Толик стоял возле них, пораженный, не зная, что делать: то ли пройти мимо, то ли обрадоваться, раз отец и мама стоят и разговаривают. Раньше бы он обрадовался, конечно, что тут говорить, но сейчас он не знал, как быть, потому что голова его была забита совсем не этим, а Темкой, фотоаппаратом. А главное – собой.

Нет, лучше утопиться или забраться на крышу и броситься сверху вниз головой, чем быть похожим на бабку. Это ужасно, если у него бабкина кровь! Правда, сейчас все успокоилось, горилла исчезла, оставался лишь стыд перед Темкой. Но кто знает, вдруг горилла появится снова? В другой день, из-за других случаев и людей? Вдруг она будет просыпаться часто – это же кошмар! Он, Толик, исчезнет, а командовать им станет такая вот обезьяна. Хоть и человекоподобная, но не человек.

Расстроенный Толик не заметил, что отец и мама совсем не взволнованы встречей.

«Мама, – вспомнил Толик, – интересуется Темкиным здоровьем. Вот она и пришла узнать, как и что. И увидела отца. Что особенного?..»

– Я проявил пленку, – сказал отец Толику. – Сейчас будем печатать.

– Прямо в палате? – удивилась мама, будто она уже знала про все – и про фотоаппарат, и про то, как они снимали сегодня.

– Прямо в палате! – улыбнулся отец. – Николая Ивановича помнишь? Так он тут главврачом. Разрешит!

– Ну идите! – ответила спокойно мама. – Счастливо!

Она повернулась и не спеша пошла по улице. Толик вздохнул, постепенно приходя в себя, и они отправились к Темке.

– Ничего! – сказал ему отец, обняв за плечо. – Скоро всему конец.

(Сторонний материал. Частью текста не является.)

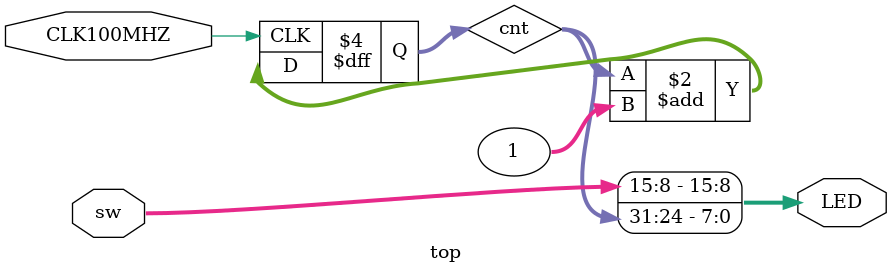
<source format=v>
`timescale 1ns / 1ps
 
module top(
	input CLK100MHZ,
	output [15:0]LED,
	input [15:0]sw
    );
	reg [31:0]cnt = 0;
	always @ (posedge CLK100MHZ) begin
		cnt <= cnt + 1;
	end
	assign LED[7:0] = cnt[31:24];
	assign LED[15:8] = sw[15:8];
endmodule


</source>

Толик подумал, освобожденно вздыхая, что правда, скоро всему конец, скоро уж, совсем скоро выпишут Темку из больницы.

Но оказалось, они не поняли друг друга.

Совсем не поняли.

Выяснилось это позже, а пока отец отворил дверь в Темкину палату и стал вынимать из коробки увеличитель, пластмассовые ванночки, красный фонарь.

Он хлопотал, а Темка глядел на Толика удивленными глазами, видно, не понимая, отчего он убежал. Но едва они устроились поудобнее и кинули в ванночку первый листок бумаги, Темка все забыл. Глаза у него яростно засветились при красном таинственном свете, он подмигнул Толику и шепнул ему в самое ухо:

– У тебя законный отец!

Толик легко вздохнул, снова радуясь за Темку и за отца, увидел, как, словно по велению волшебника, в ванночке под красным фонарем на белом листе бумаги прорисовывается он сам – все ярче и четче: распахнутая рубашка в клеточку, рот до ушей, брови вразлет и точечки глаз.

Толик смотрел сам на себя, прислонившегося к косяку возле дверей в Темкиной палате, и поражался чуду остановленного времени.

Толик принес этот снимок домой еще мокрым, свернув трубочкой. А наутро, когда бумага просохла, мама приколола карточку кнопкой к стене. Повесила в тот угол, где бабкина икона висела, только пониже.

– Ну вот, – сказала смеясь. – Теперь ты наш бог!

– Чей это ваш? – усмехнулся Толик, поглядывая на смурную бабку.

Возьмет еще да в знак протеста порвет карточку. А ведь жалко, все-таки первый настоящий снимок. Не такой, когда перед фотоаппаратом окаменевший сидишь и фотограф тебе, словно маленькому, обещает: «Гляди сюда, сейчас птичка выскочит», – а человеческий, какие у взрослых бывают. Да и сфотографировал Толика не кто-нибудь – Темка.

– Наш! – весело подтвердила мама, будто и не замечая бабки. – Наш! Наш! – И засмеялась, словно горох рассыпала.

Часть пятая

Внук миллионерши

1

С той поры, с того самого дня, когда Толик принес мокрую карточку, мама – как радио: поет без конца. Румянец во всю щеку, платье шуршит, будто даже платье радуется чему-то, и ходит мама так, словно летает.